Bei dem tragischen Vorfall in Obwalden, bei dem 21 Schafe durch einen Blitzeinschlag in ein Gipfelkreuz ihr Leben verloren, sind die Schafzüchter in tiefe Trauer versetzt. Der Obwaldner Bauernverband gab bekannt, dass der Blitz am Montag direkt in das Kreuz des Arnihaaggen eingeschlagen sei. Die Besitzer der betroffenen Schafe, Christian und Ruedy Wolf, äußerten ihren Schmerz über den Verlust ihrer langjährigen Zuchtarbeit. Hansruedi Britschgi, dem die restlichen toten Schafe gehörten, betonte die brutalen Naturkräfte und die Wichtigkeit, ihre Auswirkungen zu akzeptieren. Die Schafe wurden mithilfe von Helikoptern geborgen und verbrannt, während das starke Gewitter auch Schäden an Infrastruktur und Kulturland verursachte.

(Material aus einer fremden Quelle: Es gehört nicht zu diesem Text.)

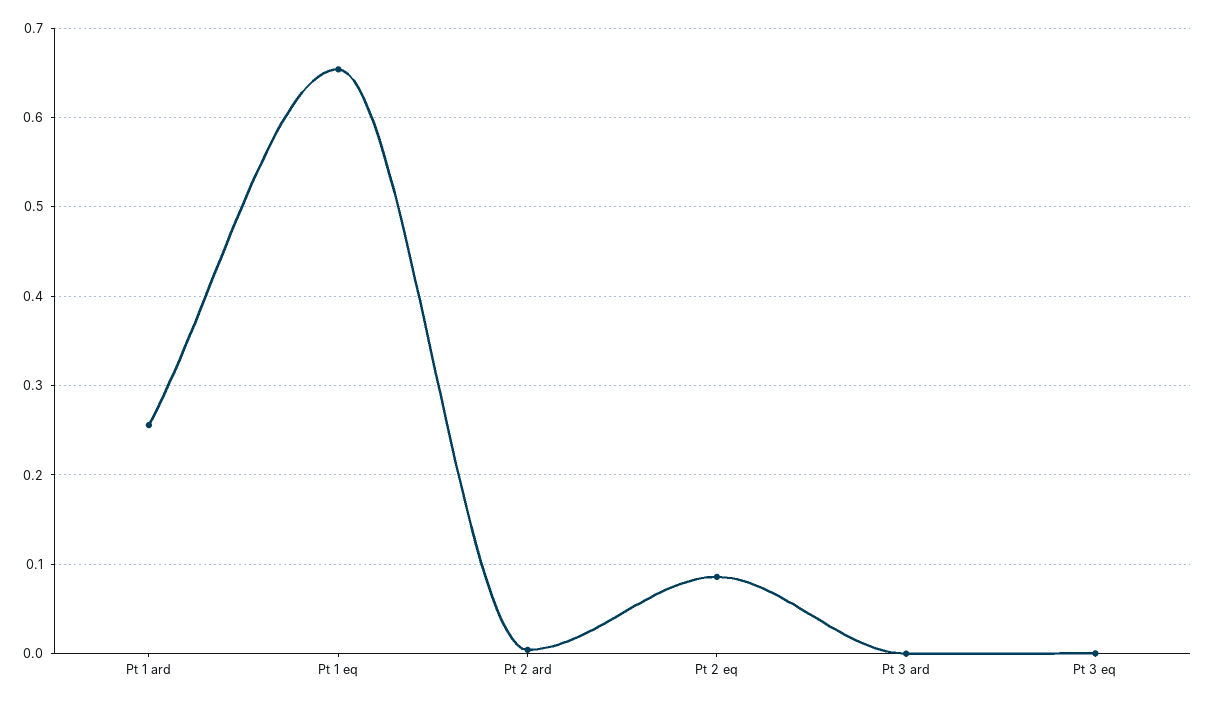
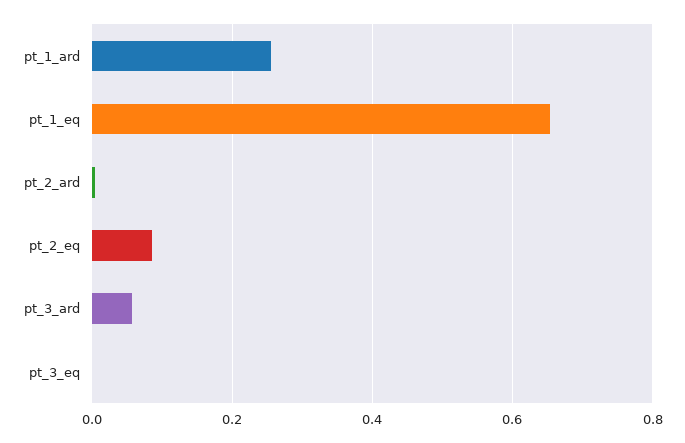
Pt 3 ard: 0 -> 0.06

In Obwalden sind die Schafzüchter nach einem tragischen Vorfall in tiefer Trauer, bei dem 21 Schafe durch einen Blitzeinschlag in ein Gipfelkreuz ums Leben kamen. Der Obwaldner Bauernverband bestätigte die traurige Nachricht und erklärte, dass der Blitz in das Kreuz des Arnihaaggen eingeschlagen sei. Die Besitzer der betroffenen Schafe, Christian und Ruedy Wolf, zeigten sich erschüttert über den Verlust ihrer jahrelangen Zuchtarbeit. Hansruedi Britschgi, dem die übrigen toten Schafe gehörten, betonte die Macht der Naturgewalten und die Wichtigkeit, ihre Folgen anzuerkennen. Die Schafe wurden mit Helikoptern geborgen und verbrannt, während das Gewitter auch Schäden an Infrastruktur und Kulturland verursachte.

Ein tragischer Vorfall hat die Schafzüchter in Obwalden erschüttert, als 21 Schafe durch einen Blitzeinschlag in ein Gipfelkreuz ums Leben kamen. Der Blitz schlug in Giswil OW ein und traf das Kreuz des Arnihaaggen. Die Besitzer der betroffenen Schafe, Christian und Ruedy Wolf, äußerten ihre tiefe Trauer über den Verlust ihrer langjährigen Zuchtarbeit. Hansruedi Britschgi, dem die übrigen toten Schafe gehörten, betonte die Unberechenbarkeit der Naturereignisse und die Notwendigkeit, ihre Auswirkungen zu akzeptieren. Die Schafe wurden mit Helikoptern geborgen und verbrannt, während das starke Gewitter auch Schäden an Infrastruktur und Kulturland verursachte.